The Bubble Couple: Third Culture Kids

I was sitting in a new little secret restaurant last night, having dinner with a friend. The atmosphere in the place was serene and removed from the fast beat of the world outside. It was located down a long tunnel into the side of a building, and though the tables were in theory still outside, the air was warm and cave-like. While enjoying the silence of company with a close friend, I began to pay attention to the people sitting around us who, like us, had managed to somehow find this new secret restaurant and were too eyeing us wondering how we had managed to share in their discovery. That was when I noticed the couple sitting against the far wall in front of us. Unlike all the other patrons, they were not looking at anyone else. They were only looking at each other. And they were not part of this Spanish world. Three things marked them as aliens: 1) their language: they were definitely speaking Thai; 2) their dress: they looked like they had stepped out of an 80s bike thriller, possibly Mad Max, which is not uncommon to find in Spain, but somehow on them it looked even more profound; 3) they did not care at all about anyone else outside their bubble. It appeared that they could have been sitting and laughing and smoking cigarettes in any restaurant in any country in the world, as long as they had each other, they were at home

It was beautiful and made me extremely sad at the same time. As a third-culture child, growing up all over the world, I will never represent a certain culture so specifically as they represented Thailand. I looked at my friend and explained my thoughts to her. She looked at me and said, you shouldn’t be sad, we fit in anywhere. She too had been born in Russia, and then she had moved to three different countries before choosing to stay in Barcelona. Just like me. She spoke Spanish, Russian, and English, and when we spoke we mixed all three languages into one so that no native speaker of any of the three would ever understand.

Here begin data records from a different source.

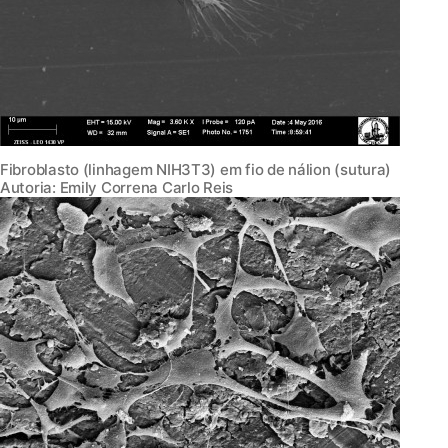
Fibroblasto (linhagem NIH3T3) em fio de nálion (sutura)
Autoria: Emily Correna Carlo Reis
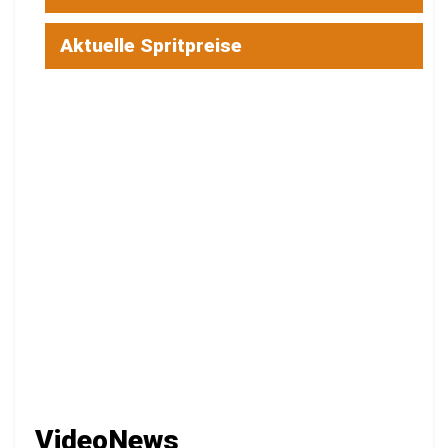
Aktuelle Spritpreise
VideoNews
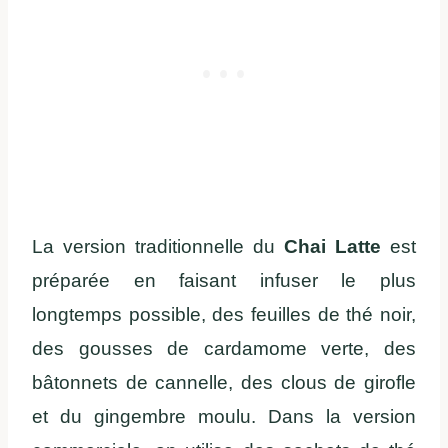
La version traditionnelle du
Chai Latte
est
préparée en faisant infuser le plus
longtemps possible, des feuilles de thé noir,
des gousses de cardamome verte, des
bâtonnets de cannelle, des clous de girofle
et du gingembre moulu. Dans la version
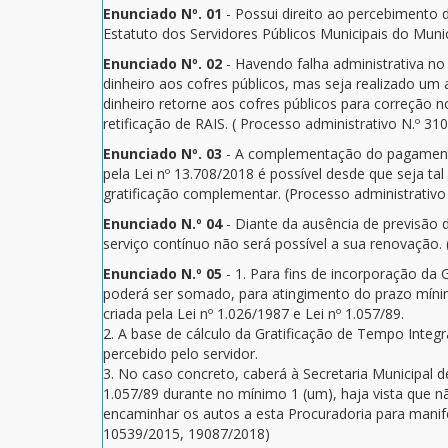
Enunciado Nº. 01
- Possui direito ao percebimento d
Estatuto dos Servidores Públicos Municipais do Munic
Enunciado Nº. 02
- Havendo falha administrativa no
dinheiro aos cofres públicos, mas seja realizado um
dinheiro retorne aos cofres públicos para correção 
retificação de RAIS. ( Processo administrativo N.º 31
Enunciado Nº. 03
- A complementação do pagamento
pela Lei nº 13.708/2018 é possível desde que seja 
gratificação complementar. (Processo administrativo
Enunciado N.º 04
- Diante da ausência de previsão 
serviço contínuo não será possível a sua renovação.
Enunciado N.º 05
- 1. Para fins de incorporação da
poderá ser somado, para atingimento do prazo mín
criada pela Lei nº 1.026/1987 e Lei nº 1.057/89.
2. A base de cálculo da Gratificação de Tempo Inte
percebido pelo servidor.
3. No caso concreto, caberá à Secretaria Municipal
1.057/89 durante no mínimo 1 (um), haja vista que n
encaminhar os autos a esta Procuradoria para manifes
10539/2015, 19087/2018)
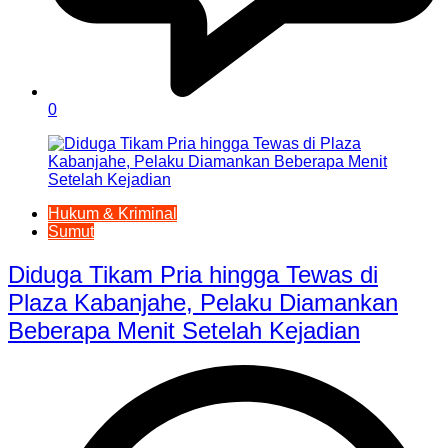
0
Hukum & Kriminal
Sumut
Diduga Tikam Pria hingga Tewas di
Plaza Kabanjahe, Pelaku Diamankan
Beberapa Menit Setelah Kejadian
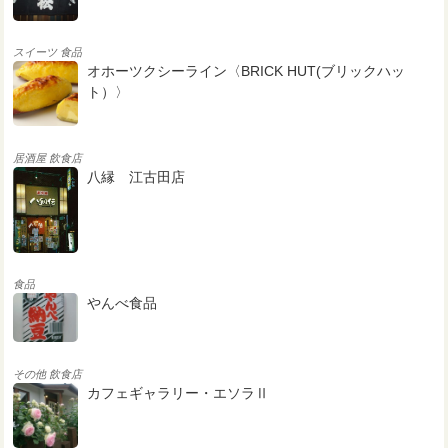
スイーツ
食品
オホーツクシーライン〈BRICK HUT(ブリックハッ
ト）〉
居酒屋
飲食店
八縁 江古田店
食品
やんべ食品
その他
飲食店
カフェギャラリー・エソラⅡ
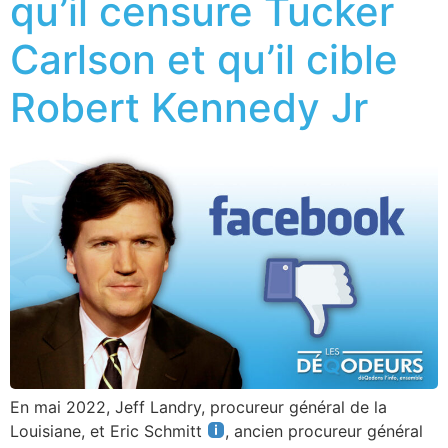
qu’il censure Tucker
Carlson et qu’il cible
Robert Kennedy Jr
En mai 2022, Jeff Landry, procureur général de la
Louisiane, et Eric Schmitt
, ancien procureur général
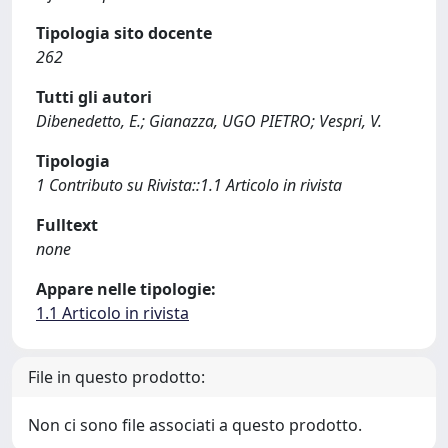
Tipologia sito docente
262
Tutti gli autori
Dibenedetto, E.; Gianazza, UGO PIETRO; Vespri, V.
Tipologia
1 Contributo su Rivista::1.1 Articolo in rivista
Fulltext
none
Appare nelle tipologie:
1.1 Articolo in rivista
File in questo prodotto:
Non ci sono file associati a questo prodotto.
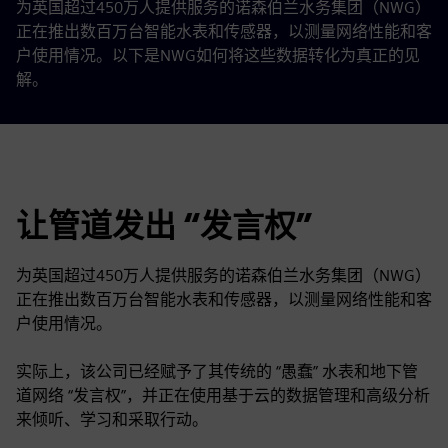
为英国超过450万人提供服务的诺森伯兰水务集团（NWG）
正在推出数百万台智能水表和传感器，以测量网络性能和客
户使用情况。以下是NWG如何将这些数据转化为真正的见
解。
让管道发出 “发言权”
为英国超过450万人提供服务的诺森伯兰水务集团（NWG）
正在推出数百万台智能水表和传感器，以测量网络性能和客
户使用情况。
实际上，该公司已经赋予了其传统的 “愚蠢” 水表和地下管
道网络 “发言权”，并正在使用基于云的数据管理和高级分析
来倾听、学习和采取行动。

The idea of having a third culture is not anything new. Anthropologist Ruth Hill Useem coined it in the 50’s, but despite this, not few people know what it means and exactly how many third-culture kids there are out there. But it appears that we seem to gravitate towards one another and form our own communities. And in my dreams, I wonder if there will one day be a future where everyone will be a Third-Culture Kid, where borders do not exist, and where we can chose not only how we dress, but where we are from. At least for now, we have each other.